A Brill Calendar: June 2

Few periods were as disruptive to Leyden University, ‘Praesidium Libertatis’, as the Nazi occupation from May 1940 to May ’45.

Jacob Adriaan Goedkoop (Velzen, 1921) Leyden Professor from 1958 until 1986, described this infringement on continuity for the study of physics in his history of the Foundation for the Energy Research Centre of The Netherlands; before that War one of Leyden’s regalia.

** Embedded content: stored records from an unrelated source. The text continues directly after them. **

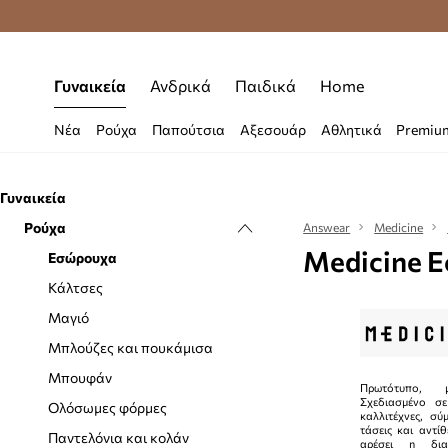
Δωρεάν μεταφορικά από 70 €
Γυναικεία
Ανδρικά
Παιδικά
Home
Νέα
Ρούχα
Παπούτσια
Αξεσουάρ
Αθλητικά
Premiu
Γυναικεία
Ρούχα
Answear
Medicine
Medicine 
Εσώρουχα
Κάλτσες
Μαγιό
Μπλούζες και πουκάμισα
Μπουφάν
Πρωτότυπο, μ
Σχεδιασμένο σ
Ολόσωμες φόρμες
καλλιτέχνες, σύ
τάσεις και αντί
Παντελόνια και κολάν
αρέσει η δια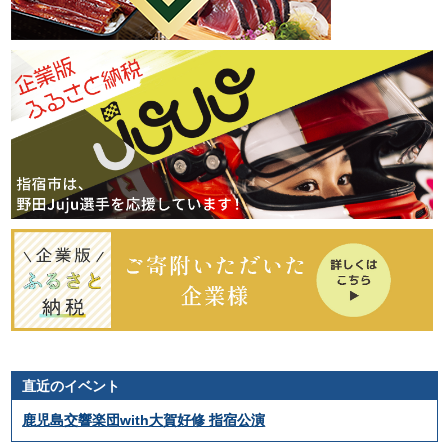
直近のイベント
鹿児島交響楽団with大賀好修 指宿公演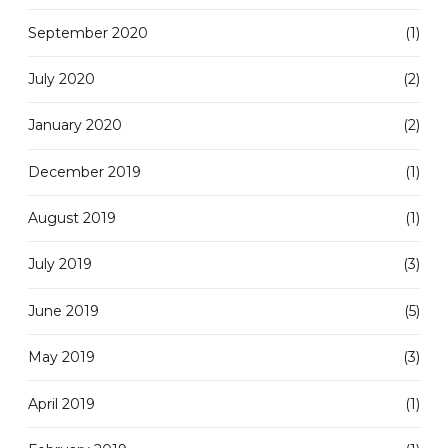
September 2020
(1)
July 2020
(2)
January 2020
(2)
December 2019
(1)
August 2019
(1)
July 2019
(3)
June 2019
(5)
May 2019
(3)
April 2019
(1)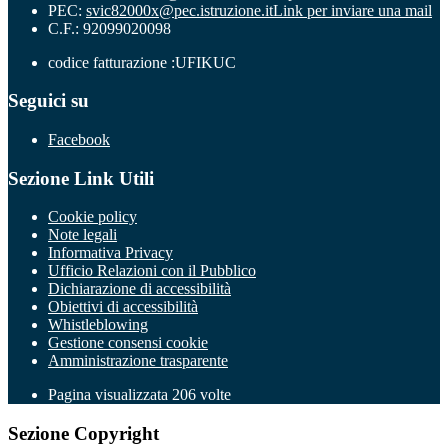
PEC:
svic82000x@pec.istruzione.it
Link per inviare una mail
C.F.: 92099020098
codice fatturazione :UFIKUC
Seguici su
Facebook
Sezione Link Utili
Cookie policy
Note legali
Informativa Privacy
Ufficio Relazioni con il Pubblico
Dichiarazione di accessibilità
Obiettivi di accessibilità
Whistleblowing
Gestione consensi cookie
Amministrazione trasparente
Pagina visualizzata
206
volte
Sezione Copyright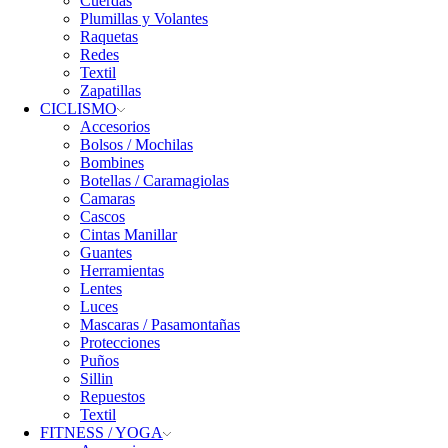
Cuerdas
Plumillas y Volantes
Raquetas
Redes
Textil
Zapatillas
CICLISMO
Accesorios
Bolsos / Mochilas
Bombines
Botellas / Caramagiolas
Camaras
Cascos
Cintas Manillar
Guantes
Herramientas
Lentes
Luces
Mascaras / Pasamontañas
Protecciones
Puños
Sillin
Repuestos
Textil
FITNESS / YOGA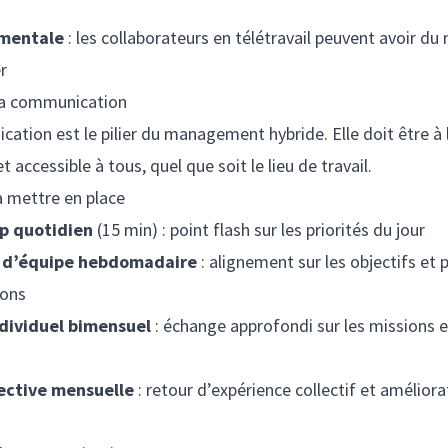
 mentale
: les collaborateurs en télétravail peuvent avoir du 
r
 la communication
ation est le pilier du management hybride. Elle doit être à l
t accessible à tous, quel que soit le lieu de travail.
 à mettre en place
p quotidien
(15 min) : point flash sur les priorités du jour
n d’équipe hebdomadaire
: alignement sur les objectifs et 
ions
ndividuel bimensuel
: échange approfondi sur les missions et
ective mensuelle
: retour d’expérience collectif et améliora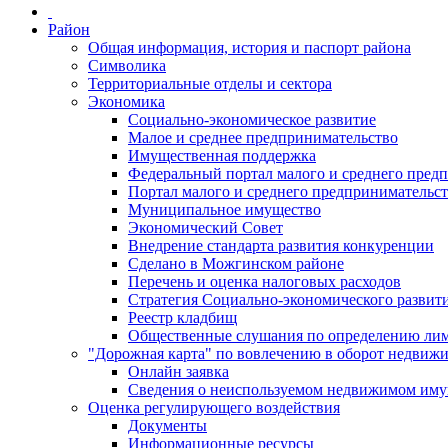
Район
Общая информация, история и паспорт района
Символика
Территориальные отделы и сектора
Экономика
Социально-экономическое развитие
Малое и среднее предпринимательство
Имущественная поддержка
Федеральный портал малого и среднего пред
Портал малого и среднего предпринимательс
Муниципальное имущество
Экономический Совет
Внедрение стандарта развития конкуренции
Сделано в Можгинском районе
Перечень и оценка налоговых расходов
Стратегия Социально-экономического развит
Реестр кладбищ
Общественные слушания по определению лими
"Дорожная карта" по вовлечению в оборот недвиж
Онлайн заявка
Сведения о неиспользуемом недвижимом иму
Оценка регулирующего воздействия
Документы
Информационные ресурсы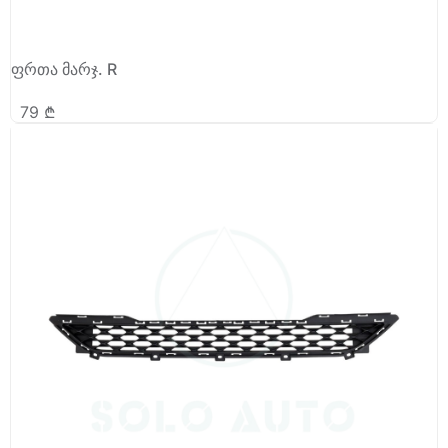
ფრთა მარჯ. R
79
₾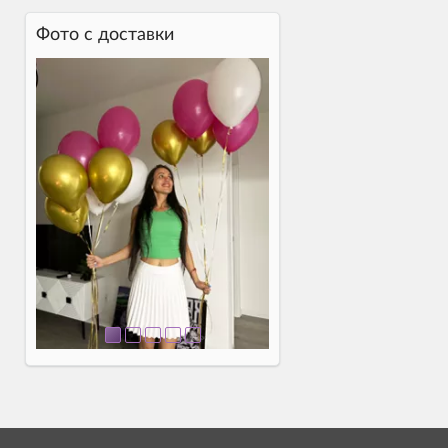
Фото c доставки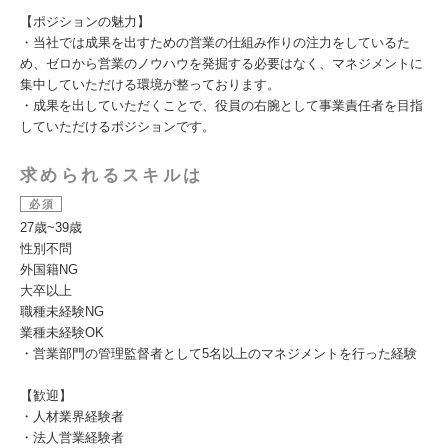
【ポジションの魅力】
・当社では成果を出すための営業の仕組み作りの注力をしているた
め、ゼロから営業のノウハウを発掘する必要はなく、マネジメントに
集中していただける環境が整っております。
・成果を出していただくことで、役員の右腕として事業責任者を目指
していただけるポジションです。
求められるスキルは
必須
27歳~39歳
性別不問
外国籍NG
大卒以上
職種未経験NG
業種未経験OK
・営業部門の管理監督者として5名以上のマネジメントを行った経験
【歓迎】
・人材業界経験者
・法人営業経験者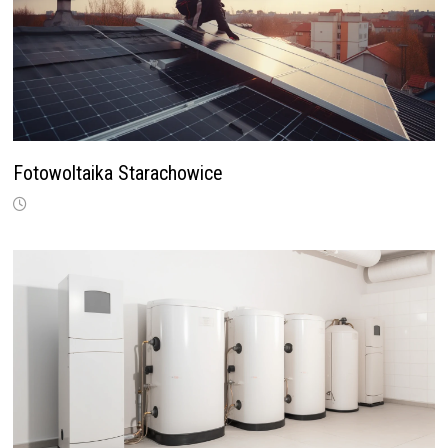
Fotowoltaika Starachowice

“On June 2 1945 H. A. Kramers, Leyden Professor in theoretical physics, just back in Europe since WW II was over, could lay his hands on recent instalments of the American professional journal ‘The Physical Review’. He spent the night reading them. The contents confirmed his fear that physics in The Netherlands had incurred an enormous setback […] but perhaps more ominous was that they didn’t contain anything on the subject so avidly discussed when the war started: nuclear fission. Already early in 1939 it had been proven that an enormous amount of energy would result from such a process and even in the popular press it was suggested that a ship like the ‘Queen Mary’ could circumnavigate the globe on an amount of fuel the size of a lump of sugar.” [Translation WD]

Leyden was a beehive for these debates in pre-war years when young scientists like Niels Bohr, Albert Einstein and Julius Robert Oppenheimer were locals in Leyden’s ‘Inn of Physics’, with the Old Master, theaging Hendrik Lorentz, acting as the Landlord. Two months and four days after Kramers’s sleepless night, the Japanese city of Hiroshima became famous in the most terrible manner imaginable. In the resurgence of scientific work in The Netherlands – including re-establishing personal and corporate relations – publishers like Elsevier, North-Holland Publishing Company, Kluwer and Brill began to act trans-nationally as avant-garde agents of change, filling the void caused by annihilation of the German economic structure (including its activity in scholarly publishing), in an increasingly Anglophone academic climate and culture.